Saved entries
=== Section Start ===

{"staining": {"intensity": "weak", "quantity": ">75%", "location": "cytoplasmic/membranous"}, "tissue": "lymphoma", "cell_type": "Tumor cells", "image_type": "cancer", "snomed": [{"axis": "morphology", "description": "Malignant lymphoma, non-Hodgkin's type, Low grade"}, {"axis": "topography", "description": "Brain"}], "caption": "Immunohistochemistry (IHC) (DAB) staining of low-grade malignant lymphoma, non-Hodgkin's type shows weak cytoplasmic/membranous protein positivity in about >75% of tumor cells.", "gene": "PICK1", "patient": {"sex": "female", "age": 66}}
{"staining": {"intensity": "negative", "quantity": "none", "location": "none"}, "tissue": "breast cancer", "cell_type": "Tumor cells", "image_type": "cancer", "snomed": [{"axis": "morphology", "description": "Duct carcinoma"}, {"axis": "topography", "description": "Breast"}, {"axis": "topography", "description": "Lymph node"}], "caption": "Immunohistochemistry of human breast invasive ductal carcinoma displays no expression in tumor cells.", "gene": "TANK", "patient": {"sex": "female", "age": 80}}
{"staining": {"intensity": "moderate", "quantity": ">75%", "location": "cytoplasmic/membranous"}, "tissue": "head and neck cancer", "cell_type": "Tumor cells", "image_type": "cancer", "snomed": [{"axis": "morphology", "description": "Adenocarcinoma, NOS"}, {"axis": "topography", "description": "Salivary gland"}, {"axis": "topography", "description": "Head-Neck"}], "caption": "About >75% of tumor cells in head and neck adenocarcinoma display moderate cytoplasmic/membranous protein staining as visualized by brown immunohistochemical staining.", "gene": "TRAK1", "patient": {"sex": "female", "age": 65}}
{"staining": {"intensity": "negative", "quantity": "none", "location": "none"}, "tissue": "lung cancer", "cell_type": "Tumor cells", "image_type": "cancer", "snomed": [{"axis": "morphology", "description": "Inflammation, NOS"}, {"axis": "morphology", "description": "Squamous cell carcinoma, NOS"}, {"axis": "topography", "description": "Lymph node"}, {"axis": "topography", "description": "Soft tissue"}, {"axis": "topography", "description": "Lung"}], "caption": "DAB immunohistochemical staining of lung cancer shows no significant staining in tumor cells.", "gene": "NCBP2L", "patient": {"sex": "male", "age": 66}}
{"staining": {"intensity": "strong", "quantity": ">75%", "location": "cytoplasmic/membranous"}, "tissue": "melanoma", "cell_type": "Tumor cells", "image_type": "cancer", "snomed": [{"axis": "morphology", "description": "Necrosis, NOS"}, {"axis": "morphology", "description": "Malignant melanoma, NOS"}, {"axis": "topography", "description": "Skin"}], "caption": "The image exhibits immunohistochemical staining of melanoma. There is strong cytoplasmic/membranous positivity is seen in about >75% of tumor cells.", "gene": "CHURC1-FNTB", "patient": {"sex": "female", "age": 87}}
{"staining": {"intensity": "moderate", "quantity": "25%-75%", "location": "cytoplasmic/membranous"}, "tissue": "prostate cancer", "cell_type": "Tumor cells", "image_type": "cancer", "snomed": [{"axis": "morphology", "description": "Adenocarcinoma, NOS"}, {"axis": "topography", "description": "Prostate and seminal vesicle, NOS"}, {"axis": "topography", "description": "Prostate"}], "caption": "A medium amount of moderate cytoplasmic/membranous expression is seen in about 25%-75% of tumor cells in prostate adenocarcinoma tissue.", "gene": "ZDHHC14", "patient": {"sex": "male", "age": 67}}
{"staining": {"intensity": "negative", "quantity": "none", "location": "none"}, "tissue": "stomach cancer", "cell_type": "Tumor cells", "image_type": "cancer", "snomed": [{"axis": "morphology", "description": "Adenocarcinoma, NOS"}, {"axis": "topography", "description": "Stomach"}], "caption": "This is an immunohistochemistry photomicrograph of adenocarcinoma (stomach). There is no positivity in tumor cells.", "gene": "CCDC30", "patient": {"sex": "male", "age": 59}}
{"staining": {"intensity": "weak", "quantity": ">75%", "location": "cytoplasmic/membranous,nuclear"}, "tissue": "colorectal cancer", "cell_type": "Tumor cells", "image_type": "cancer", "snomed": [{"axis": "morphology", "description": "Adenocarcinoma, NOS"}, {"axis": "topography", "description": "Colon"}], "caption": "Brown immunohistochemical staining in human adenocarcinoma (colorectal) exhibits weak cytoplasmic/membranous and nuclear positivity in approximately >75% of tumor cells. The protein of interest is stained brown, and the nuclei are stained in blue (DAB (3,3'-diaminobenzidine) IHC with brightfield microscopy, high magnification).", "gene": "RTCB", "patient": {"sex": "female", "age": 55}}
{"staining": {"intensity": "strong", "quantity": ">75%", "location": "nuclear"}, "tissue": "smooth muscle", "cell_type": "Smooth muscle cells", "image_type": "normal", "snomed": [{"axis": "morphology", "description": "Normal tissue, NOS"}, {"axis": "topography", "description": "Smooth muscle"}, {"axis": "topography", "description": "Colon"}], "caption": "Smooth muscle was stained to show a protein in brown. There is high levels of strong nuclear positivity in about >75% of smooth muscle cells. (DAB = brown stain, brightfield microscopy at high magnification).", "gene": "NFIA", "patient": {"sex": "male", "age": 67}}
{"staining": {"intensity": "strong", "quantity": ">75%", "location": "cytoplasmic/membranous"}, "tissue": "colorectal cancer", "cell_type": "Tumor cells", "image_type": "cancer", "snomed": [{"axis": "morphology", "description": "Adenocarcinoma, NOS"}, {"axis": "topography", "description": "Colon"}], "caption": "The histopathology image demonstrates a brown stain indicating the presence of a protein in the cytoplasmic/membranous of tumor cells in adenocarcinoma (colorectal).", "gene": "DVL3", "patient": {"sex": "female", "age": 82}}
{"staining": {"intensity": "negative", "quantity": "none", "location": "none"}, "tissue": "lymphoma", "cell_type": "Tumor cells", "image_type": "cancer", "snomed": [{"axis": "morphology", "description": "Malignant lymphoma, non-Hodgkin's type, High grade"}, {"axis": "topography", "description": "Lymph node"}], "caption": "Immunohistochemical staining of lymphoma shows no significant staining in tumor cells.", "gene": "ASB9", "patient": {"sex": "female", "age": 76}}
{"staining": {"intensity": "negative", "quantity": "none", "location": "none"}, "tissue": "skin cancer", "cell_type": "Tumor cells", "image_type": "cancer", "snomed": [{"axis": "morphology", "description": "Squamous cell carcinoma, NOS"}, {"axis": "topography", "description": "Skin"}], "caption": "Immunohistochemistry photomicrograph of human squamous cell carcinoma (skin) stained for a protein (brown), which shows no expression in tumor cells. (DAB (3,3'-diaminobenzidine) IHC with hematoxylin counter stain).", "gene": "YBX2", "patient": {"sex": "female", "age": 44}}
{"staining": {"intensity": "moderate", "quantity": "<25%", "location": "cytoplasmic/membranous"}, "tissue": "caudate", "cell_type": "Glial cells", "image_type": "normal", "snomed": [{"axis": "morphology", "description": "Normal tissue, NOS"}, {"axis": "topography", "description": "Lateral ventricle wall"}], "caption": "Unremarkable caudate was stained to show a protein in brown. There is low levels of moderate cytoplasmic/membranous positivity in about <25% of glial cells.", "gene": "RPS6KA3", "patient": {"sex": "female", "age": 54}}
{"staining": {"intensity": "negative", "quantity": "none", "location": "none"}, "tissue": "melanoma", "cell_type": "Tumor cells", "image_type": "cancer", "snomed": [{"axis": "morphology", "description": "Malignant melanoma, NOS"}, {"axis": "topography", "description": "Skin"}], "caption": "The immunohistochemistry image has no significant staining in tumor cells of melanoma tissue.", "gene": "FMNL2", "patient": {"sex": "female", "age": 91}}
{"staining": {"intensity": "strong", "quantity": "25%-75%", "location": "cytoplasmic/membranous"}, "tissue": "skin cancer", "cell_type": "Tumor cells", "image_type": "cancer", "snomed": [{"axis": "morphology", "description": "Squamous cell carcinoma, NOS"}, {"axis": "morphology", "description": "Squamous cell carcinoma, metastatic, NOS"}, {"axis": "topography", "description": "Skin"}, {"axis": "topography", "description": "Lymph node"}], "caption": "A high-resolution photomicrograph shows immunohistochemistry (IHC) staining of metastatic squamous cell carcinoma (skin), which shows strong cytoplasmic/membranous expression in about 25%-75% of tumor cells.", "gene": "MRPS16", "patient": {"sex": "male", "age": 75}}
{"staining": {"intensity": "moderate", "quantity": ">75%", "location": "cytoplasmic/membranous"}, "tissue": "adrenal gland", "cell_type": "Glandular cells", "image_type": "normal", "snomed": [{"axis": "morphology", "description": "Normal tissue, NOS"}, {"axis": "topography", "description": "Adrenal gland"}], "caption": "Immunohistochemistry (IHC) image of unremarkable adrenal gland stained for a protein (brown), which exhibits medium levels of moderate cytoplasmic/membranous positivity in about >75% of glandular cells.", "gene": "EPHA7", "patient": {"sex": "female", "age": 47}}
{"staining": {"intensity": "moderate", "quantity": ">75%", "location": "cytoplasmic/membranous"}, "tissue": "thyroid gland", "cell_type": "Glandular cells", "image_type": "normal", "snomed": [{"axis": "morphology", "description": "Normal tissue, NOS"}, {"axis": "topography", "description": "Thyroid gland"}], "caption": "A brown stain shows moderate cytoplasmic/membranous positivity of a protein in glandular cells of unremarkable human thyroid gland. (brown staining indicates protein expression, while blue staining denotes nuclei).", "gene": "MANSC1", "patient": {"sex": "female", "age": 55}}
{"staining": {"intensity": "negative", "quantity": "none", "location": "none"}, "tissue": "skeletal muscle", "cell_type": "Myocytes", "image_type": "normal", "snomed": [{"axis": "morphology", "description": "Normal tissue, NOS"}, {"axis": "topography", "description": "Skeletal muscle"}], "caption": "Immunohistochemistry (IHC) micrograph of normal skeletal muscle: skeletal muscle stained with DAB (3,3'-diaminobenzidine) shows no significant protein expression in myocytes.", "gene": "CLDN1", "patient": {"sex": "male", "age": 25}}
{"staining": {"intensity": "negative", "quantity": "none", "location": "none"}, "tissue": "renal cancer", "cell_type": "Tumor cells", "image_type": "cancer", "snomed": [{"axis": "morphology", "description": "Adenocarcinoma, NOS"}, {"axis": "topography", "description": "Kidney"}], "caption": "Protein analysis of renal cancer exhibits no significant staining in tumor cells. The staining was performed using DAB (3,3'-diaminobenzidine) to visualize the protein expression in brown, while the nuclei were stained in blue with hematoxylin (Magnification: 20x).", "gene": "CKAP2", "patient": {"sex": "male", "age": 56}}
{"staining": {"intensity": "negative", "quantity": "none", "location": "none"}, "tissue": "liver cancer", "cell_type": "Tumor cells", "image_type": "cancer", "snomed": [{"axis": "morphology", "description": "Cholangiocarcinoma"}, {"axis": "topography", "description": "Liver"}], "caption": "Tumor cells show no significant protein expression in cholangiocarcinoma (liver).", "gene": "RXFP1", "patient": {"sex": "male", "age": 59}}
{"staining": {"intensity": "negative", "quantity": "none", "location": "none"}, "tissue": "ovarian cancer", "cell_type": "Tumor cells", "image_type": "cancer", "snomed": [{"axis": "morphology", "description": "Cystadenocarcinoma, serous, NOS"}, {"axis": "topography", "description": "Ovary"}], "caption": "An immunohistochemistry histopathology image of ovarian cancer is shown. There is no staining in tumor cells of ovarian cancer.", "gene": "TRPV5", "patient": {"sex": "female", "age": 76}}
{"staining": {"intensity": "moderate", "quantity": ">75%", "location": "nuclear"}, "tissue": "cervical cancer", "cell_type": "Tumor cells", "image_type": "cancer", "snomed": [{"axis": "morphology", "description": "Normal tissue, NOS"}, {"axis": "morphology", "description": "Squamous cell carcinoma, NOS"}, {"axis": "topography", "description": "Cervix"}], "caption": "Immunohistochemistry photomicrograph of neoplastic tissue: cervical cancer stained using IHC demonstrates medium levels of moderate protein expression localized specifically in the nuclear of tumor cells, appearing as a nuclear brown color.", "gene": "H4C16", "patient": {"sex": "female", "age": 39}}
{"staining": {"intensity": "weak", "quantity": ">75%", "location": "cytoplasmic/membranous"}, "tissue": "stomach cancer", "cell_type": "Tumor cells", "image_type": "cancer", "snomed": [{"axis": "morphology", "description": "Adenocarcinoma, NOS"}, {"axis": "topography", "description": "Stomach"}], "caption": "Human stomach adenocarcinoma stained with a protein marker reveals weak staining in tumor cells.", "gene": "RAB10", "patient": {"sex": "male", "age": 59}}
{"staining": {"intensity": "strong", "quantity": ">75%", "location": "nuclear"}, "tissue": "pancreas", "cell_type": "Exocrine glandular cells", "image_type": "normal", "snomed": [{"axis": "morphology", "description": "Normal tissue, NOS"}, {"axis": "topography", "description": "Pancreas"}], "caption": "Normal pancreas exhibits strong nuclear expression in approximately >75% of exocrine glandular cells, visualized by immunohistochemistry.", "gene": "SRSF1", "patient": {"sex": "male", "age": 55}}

=== Section End ===

- _AIM OF THE TASK_
Show each line of the data that contains the string "stomach".

- _COMPLETED EXERCISE_
{"staining": {"intensity": "negative", "quantity": "none", "location": "none"}, "tissue": "stomach cancer", "cell_type": "Tumor cells", "image_type": "cancer", "snomed": [{"axis": "morphology", "description": "Adenocarcinoma, NOS"}, {"axis": "topography", "description": "Stomach"}], "caption": "This is an immunohistochemistry photomicrograph of adenocarcinoma (stomach). There is no positivity in tumor cells.", "gene": "CCDC30", "patient": {"sex": "male", "age": 59}}
{"staining": {"intensity": "weak", "quantity": ">75%", "location": "cytoplasmic/membranous"}, "tissue": "stomach cancer", "cell_type": "Tumor cells", "image_type": "cancer", "snomed": [{"axis": "morphology", "description": "Adenocarcinoma, NOS"}, {"axis": "topography", "description": "Stomach"}], "caption": "Human stomach adenocarcinoma stained with a protein marker reveals weak staining in tumor cells.", "gene": "RAB10", "patient": {"sex": "male", "age": 59}}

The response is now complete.